_Check your understanding_
1 - From the Smart Oakland post, list every smart city domain that the quoted passage names alongside surface transportation.
2 - Please answer these questions from the Smart Oakland post:
(a) What is Michael preparing to give?
(b) Where did the project manager post the notes in the morning?
(c) What source is credited for the quoted passage?
3 - Extend the Smart Oakland post, picking up after its final sentence.

_Document excerpt_
=== Begin Enclosure ===
Friday, January 22, 2016

And we are off! Smart Oakland Proposal Writing Hackathon Begins...

The Smart Oakland project team has assembled and Michael is preparing to give his ignite speech! We don't have a way to broadcast, but we are filming it and will get it posted as soon as possible. Again, everyone is invited to follow along on our draft vision narrative -- click here.

What follows are the notes that the project manager posted on the Google Doc in the morning and structured much of our work through out the day.

Nature of the task

“The USDOT is encouraging cities to put forward their best and most creative ideas for innovatively addressing the challenges they are facing. The vision of the Smart City Challenge is to demonstrate and evaluate a holistic, integrated approach to improving surface transportation performance within a city and integrating this approach with other smart city domains such as public safety, public services, and energy. The USDOT intends for this challenge to address how emerging transportation data, technologies, and applications can be integrated with existing systems in a city to address transportation challenges. The USDOT seeks bold and innovative ideas for proposed demonstrations to effectively test, evaluate, and demonstrate the significant benefits of smart city concepts.” (Source: DOT notice of funding opportunity)
=== End Enclosure ===
_Material provided_
=== Begin Enclosure ===
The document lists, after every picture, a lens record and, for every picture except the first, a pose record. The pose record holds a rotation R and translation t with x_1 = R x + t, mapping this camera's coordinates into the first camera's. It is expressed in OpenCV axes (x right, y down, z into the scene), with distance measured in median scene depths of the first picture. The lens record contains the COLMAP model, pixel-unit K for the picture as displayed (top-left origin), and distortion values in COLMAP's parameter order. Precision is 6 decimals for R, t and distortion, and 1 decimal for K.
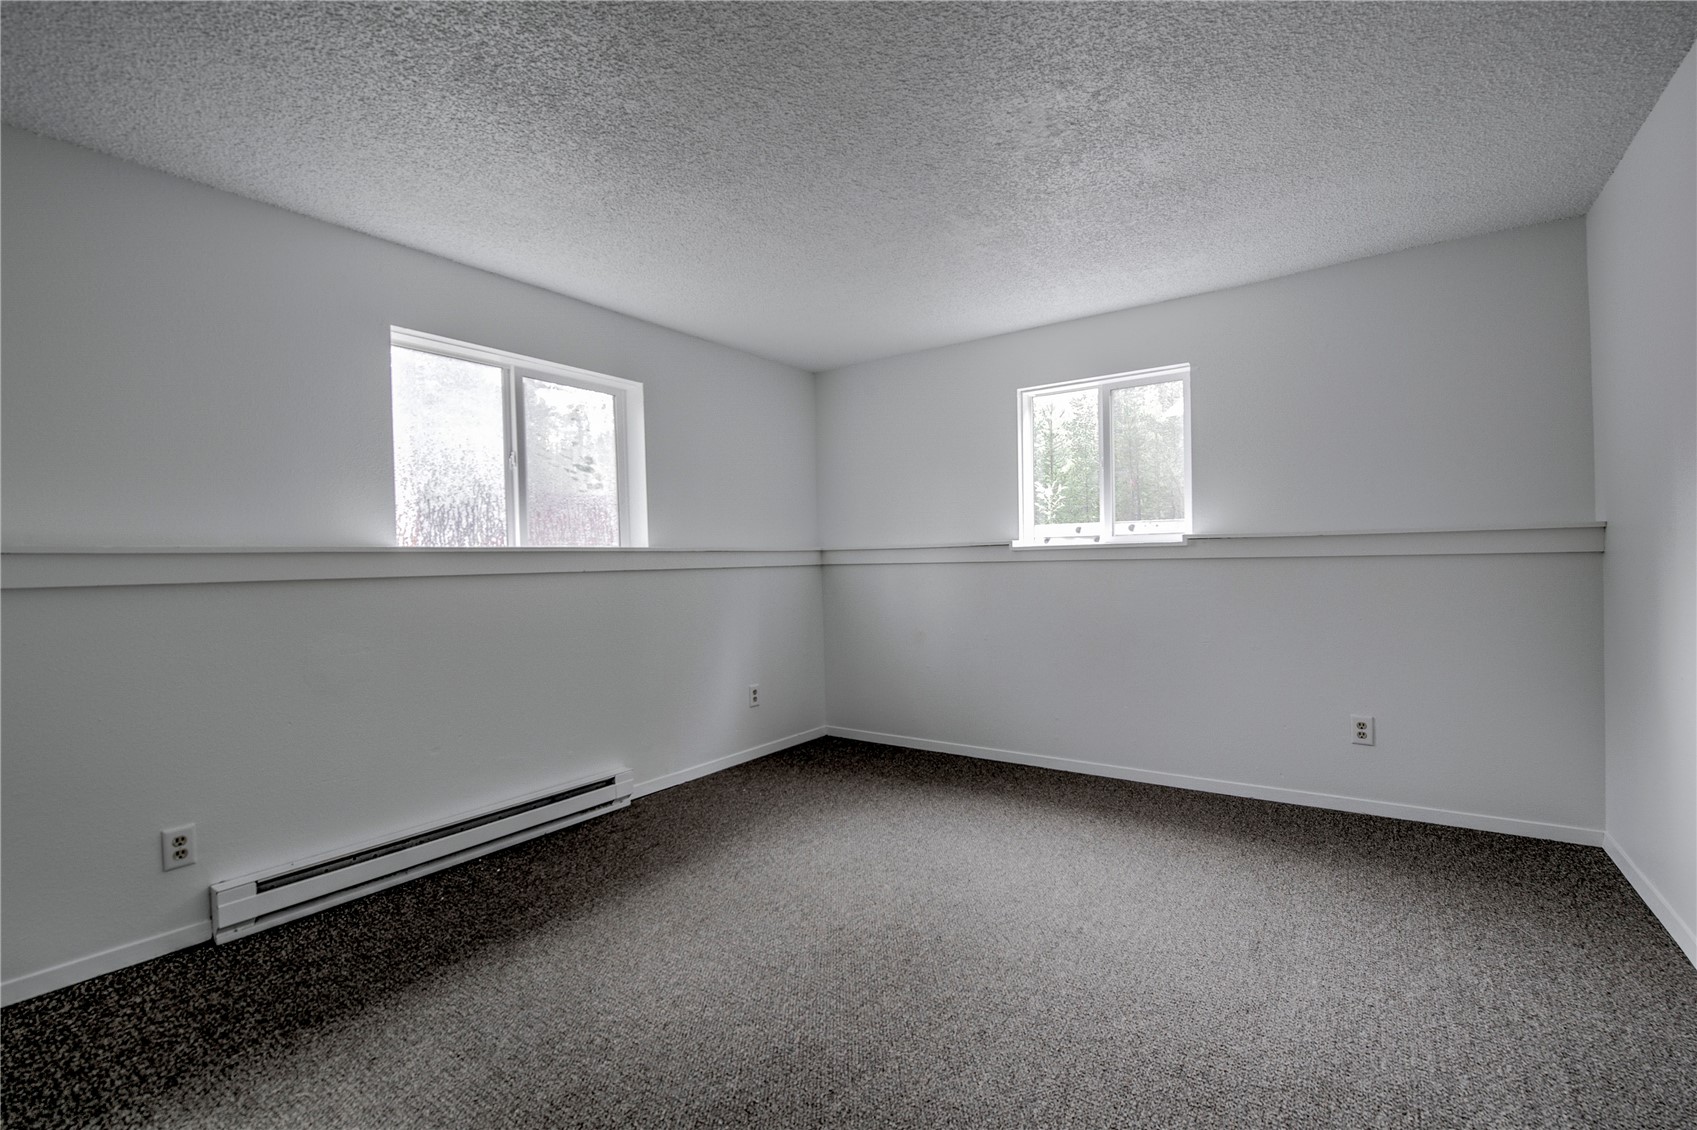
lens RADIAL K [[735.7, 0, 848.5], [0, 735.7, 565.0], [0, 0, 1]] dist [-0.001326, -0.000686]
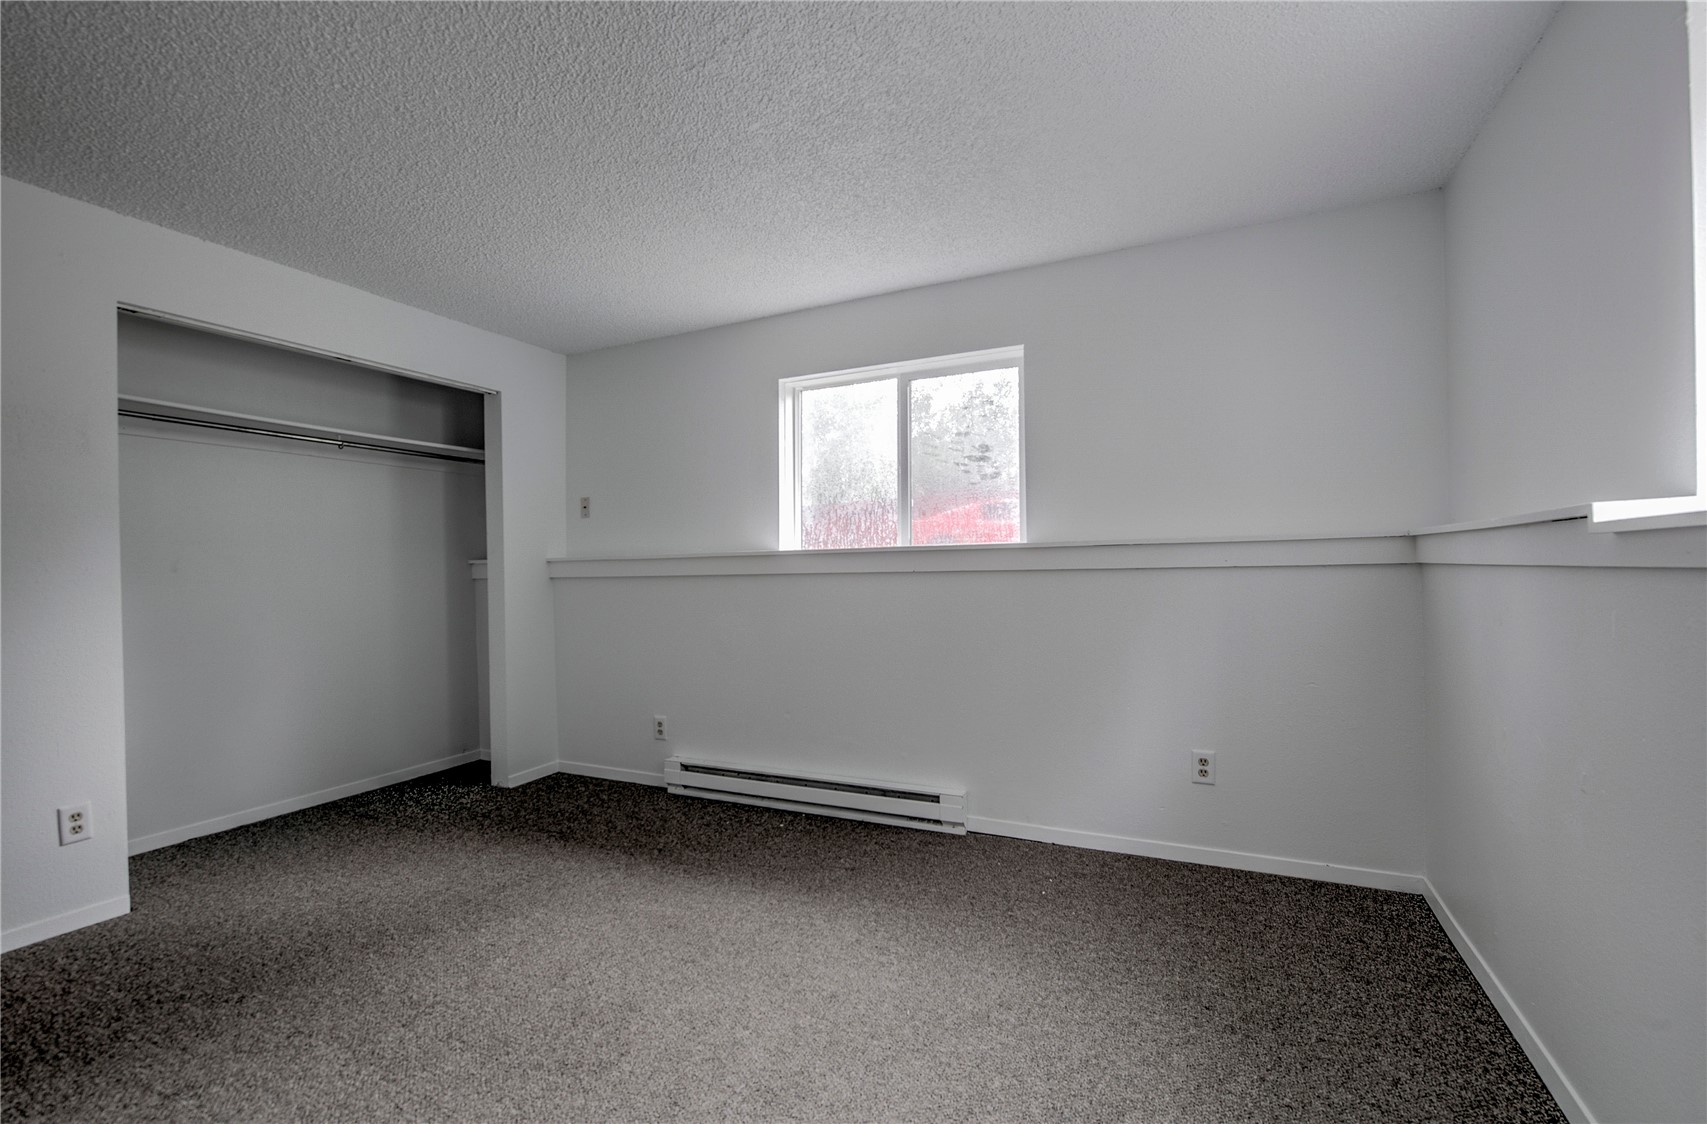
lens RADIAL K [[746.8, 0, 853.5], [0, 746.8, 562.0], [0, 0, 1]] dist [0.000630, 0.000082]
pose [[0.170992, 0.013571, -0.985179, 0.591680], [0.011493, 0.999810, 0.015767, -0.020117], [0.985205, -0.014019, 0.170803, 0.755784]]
=== End Enclosure ===
_Responses for each task_
1 - Public safety, public services, energy

2 -
(a) An ignite speech
(b) On the Google Doc
(c) The DOT notice of funding opportunity

3 -
Framing Idea

Smart Oakland has produced more than a framing concept; rather, it has led us to a formula: “Your Ideas + Your City = The Future of Smart”

What is the genre of the work? What are our expectations for this genre? 

Creative non-fiction. The words “creative” and “nonfiction” describe the form. The word “creative” refers to the use of literary craft, the techniques fiction writers, playwrights, and poets employ to present nonfiction— factually accurate prose about real people and events—in a compelling, vivid, dramatic manner. The goal is to make nonfiction stories read like fiction so that your readers are as enthralled by fact as they are by fantasy. The word “creative” has been criticized in this context because some people have maintained that being creative means that you pretend or exaggerate or make up facts and embellish details. This is completely incorrect. It is possible to be honest and straightforward and brilliant and creative at the same time. "Creative” doesn’t mean inventing what didn’t happen, reporting and describing what wasn’t there. It doesn’t mean that the writer has a license to lie. The cardinal rule is clear—and cannot be violated. This is the pledge the writer makes to the reader—the maxim we live by, the anchor of creative nonfiction: “You can’t make this stuff up!” (Source
City of Oakland, State of the City Address (2045)

Who is telling this story and why? 

Oakland Mayor “Liberty Cheng,” State of the City Address, 2045.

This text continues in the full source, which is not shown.